We waited. And waited. Two minutes became five became ten. Mystified, we approached the poker-faced Swiss players and asked them how they were doing. In serious tones, one asked,

“What are we meant to do here?”

“You have a description of your region’s challenges. Now go solve them!”

“But What are the rules?”

“Well, that’s the whole point,” we said. “There are no rules. You have before you the true challenges of the planet, only you run it now. You can approach these global problems however you want.”


They stared blankly, then looked at each other, and again at us.


“But how can we play a game with no rules?”


Until that moment, we had taken for granted the basic sense of freedom and choice on which the game relied--a sense not endemic to Swiss culture. Their culture, as we learned through the game’s protracted start, operated according to rules and conformity, to the point of paralysis in the face of open-ended choice.


Sometimes our assumptions rise up unannounced and splash us in the face.


The other facilitators and I regrouped. We realized that we needed to meet our Swiss participants where they were, not where we assumed they would be, even if it meant a different introduction. In the next Swiss workshop, we gave a new preamble. We said,


“Brace yourselves. We’re about to ask you to take a very big leap, and do something waaaaay outside the box of how you normally operate.” We paused. We had their attention.

“We’re going to put full control of the world in your hands. Do not wait for instructions from us--there will be none. You will have to decide for yourselves how to proceed, and create the world you want to live in.”

“We realize this is different from how you have operated before. We ask that you take this leap and try it, even though it may feel unfamiliar at first. Are you ready? Are you willing to step outside the box?”


This time, though with a slower start than most, the game began. Our Swiss-populated planet saw movement, engagement, and buzz. Though it was probably the most mellow and soft-spoken instance I had ever seen, the Swiss played the World Game!


Before we named them, those culturally-specific limitations that kept the Swiss from playing the game were just like water to fish. They were part of the environment, not factors they could choose to alter--because they didn’t even know they existed. Naming them increased the Swiss players’ range of options for action.


But we facilitators were also in our own water. We had assumed that our instructions worked for everyone, since...well, they always had. Our assumption of the universality of the availability of freedom and choice was our water in that situation. It took having the assumption challenged to see that we even had it in the first place.


To one extent or another, we’re all fish in water. We all have blind spots that circumscribe our choices, of which we are unaware. Even what feels like obvious choice to us today may once have been invisible like water, or “just how things are.” Similarly, tomorrow’s choices may be today’s fishwater.

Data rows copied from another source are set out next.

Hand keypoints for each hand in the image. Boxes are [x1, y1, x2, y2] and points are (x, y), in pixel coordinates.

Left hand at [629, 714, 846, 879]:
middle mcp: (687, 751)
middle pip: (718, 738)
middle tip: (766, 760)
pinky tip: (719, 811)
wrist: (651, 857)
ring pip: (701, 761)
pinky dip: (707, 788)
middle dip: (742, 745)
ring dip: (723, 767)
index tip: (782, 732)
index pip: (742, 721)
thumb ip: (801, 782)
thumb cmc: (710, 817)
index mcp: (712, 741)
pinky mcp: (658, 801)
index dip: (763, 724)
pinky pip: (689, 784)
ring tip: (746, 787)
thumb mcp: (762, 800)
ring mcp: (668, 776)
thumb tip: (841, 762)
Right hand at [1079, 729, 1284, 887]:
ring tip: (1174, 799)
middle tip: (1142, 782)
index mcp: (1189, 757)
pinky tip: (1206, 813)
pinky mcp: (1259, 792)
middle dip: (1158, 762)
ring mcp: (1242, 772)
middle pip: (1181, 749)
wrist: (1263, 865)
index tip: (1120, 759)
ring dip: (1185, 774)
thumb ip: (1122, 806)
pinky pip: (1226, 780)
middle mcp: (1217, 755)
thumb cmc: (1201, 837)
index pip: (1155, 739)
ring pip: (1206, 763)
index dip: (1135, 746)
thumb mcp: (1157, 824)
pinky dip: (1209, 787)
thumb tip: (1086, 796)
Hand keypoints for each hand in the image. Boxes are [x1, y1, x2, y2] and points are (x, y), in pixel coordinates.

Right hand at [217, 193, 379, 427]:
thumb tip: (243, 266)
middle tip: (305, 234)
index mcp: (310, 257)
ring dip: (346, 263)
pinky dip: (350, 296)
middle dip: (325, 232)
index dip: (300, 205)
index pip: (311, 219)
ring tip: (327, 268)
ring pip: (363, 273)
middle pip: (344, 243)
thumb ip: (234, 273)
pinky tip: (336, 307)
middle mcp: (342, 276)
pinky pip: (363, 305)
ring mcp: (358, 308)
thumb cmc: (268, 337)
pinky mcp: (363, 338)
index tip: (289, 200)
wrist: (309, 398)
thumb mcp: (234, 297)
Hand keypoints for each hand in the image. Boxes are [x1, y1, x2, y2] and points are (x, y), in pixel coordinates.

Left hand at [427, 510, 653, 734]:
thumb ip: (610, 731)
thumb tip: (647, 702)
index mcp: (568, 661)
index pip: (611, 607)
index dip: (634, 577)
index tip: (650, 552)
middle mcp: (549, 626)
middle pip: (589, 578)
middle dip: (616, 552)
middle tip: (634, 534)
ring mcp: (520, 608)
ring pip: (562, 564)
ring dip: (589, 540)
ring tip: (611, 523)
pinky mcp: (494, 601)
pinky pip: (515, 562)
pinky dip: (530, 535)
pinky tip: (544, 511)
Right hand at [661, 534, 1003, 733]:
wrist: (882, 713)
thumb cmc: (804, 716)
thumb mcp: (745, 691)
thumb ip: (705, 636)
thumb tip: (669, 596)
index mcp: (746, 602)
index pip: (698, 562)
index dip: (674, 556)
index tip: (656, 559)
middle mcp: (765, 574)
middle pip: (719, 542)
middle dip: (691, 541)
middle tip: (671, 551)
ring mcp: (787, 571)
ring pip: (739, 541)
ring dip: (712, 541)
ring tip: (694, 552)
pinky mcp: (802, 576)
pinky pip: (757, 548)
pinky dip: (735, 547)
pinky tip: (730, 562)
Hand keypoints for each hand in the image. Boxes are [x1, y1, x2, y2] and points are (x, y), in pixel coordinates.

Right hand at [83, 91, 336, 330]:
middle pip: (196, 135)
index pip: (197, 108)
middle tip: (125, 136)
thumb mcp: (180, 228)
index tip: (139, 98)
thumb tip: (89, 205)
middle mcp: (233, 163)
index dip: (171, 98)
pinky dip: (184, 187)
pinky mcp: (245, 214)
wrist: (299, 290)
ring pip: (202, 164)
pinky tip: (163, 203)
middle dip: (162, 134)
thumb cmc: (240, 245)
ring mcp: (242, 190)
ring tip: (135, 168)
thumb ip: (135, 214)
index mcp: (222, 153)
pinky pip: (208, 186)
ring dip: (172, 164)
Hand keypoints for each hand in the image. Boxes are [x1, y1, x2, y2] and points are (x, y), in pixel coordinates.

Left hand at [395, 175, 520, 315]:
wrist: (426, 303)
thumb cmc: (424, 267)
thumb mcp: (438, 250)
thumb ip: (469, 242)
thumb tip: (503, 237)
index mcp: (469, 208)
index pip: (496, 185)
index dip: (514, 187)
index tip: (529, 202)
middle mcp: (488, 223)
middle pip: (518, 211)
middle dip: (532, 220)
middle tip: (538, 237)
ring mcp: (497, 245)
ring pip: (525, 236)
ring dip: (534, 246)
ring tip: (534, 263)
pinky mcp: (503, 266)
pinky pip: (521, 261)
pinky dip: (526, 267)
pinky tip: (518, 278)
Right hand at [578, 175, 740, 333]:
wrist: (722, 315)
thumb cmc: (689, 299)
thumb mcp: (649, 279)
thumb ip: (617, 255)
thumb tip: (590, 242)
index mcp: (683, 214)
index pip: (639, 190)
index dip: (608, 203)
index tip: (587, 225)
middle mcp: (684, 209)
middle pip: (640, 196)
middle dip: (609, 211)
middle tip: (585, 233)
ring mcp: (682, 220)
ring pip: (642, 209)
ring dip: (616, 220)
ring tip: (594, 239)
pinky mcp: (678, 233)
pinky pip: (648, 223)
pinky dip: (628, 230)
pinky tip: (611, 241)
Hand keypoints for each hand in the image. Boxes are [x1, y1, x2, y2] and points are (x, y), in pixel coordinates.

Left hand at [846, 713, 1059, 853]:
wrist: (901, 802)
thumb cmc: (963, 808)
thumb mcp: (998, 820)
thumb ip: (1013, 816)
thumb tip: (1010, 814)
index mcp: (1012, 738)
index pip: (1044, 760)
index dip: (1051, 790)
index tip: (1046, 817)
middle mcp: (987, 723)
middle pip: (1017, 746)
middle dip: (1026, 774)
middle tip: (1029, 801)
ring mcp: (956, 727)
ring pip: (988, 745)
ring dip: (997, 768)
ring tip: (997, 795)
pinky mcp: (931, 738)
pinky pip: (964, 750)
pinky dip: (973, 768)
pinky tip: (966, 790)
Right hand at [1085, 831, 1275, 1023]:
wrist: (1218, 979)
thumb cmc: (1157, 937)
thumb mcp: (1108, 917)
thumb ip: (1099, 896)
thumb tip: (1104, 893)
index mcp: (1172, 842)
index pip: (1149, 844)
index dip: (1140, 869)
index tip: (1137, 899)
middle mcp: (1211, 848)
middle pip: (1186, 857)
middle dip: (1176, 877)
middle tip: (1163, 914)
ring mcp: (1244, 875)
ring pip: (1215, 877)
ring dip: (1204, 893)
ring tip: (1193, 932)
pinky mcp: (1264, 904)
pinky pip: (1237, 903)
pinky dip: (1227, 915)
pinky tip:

In Evolutionary Workplace trainings, we use many approaches to “naming the water,” or, bringing invisible limitations into awareness. This in turn creates new options for action, connection, and ultimately more effective leadership in both work and the rest of life.


Can you think of some moments in your life when you or someone in your environment became aware of “the water,” or a previously invisible assumption? What happened? What did you learn? What do you think your “water” might be now?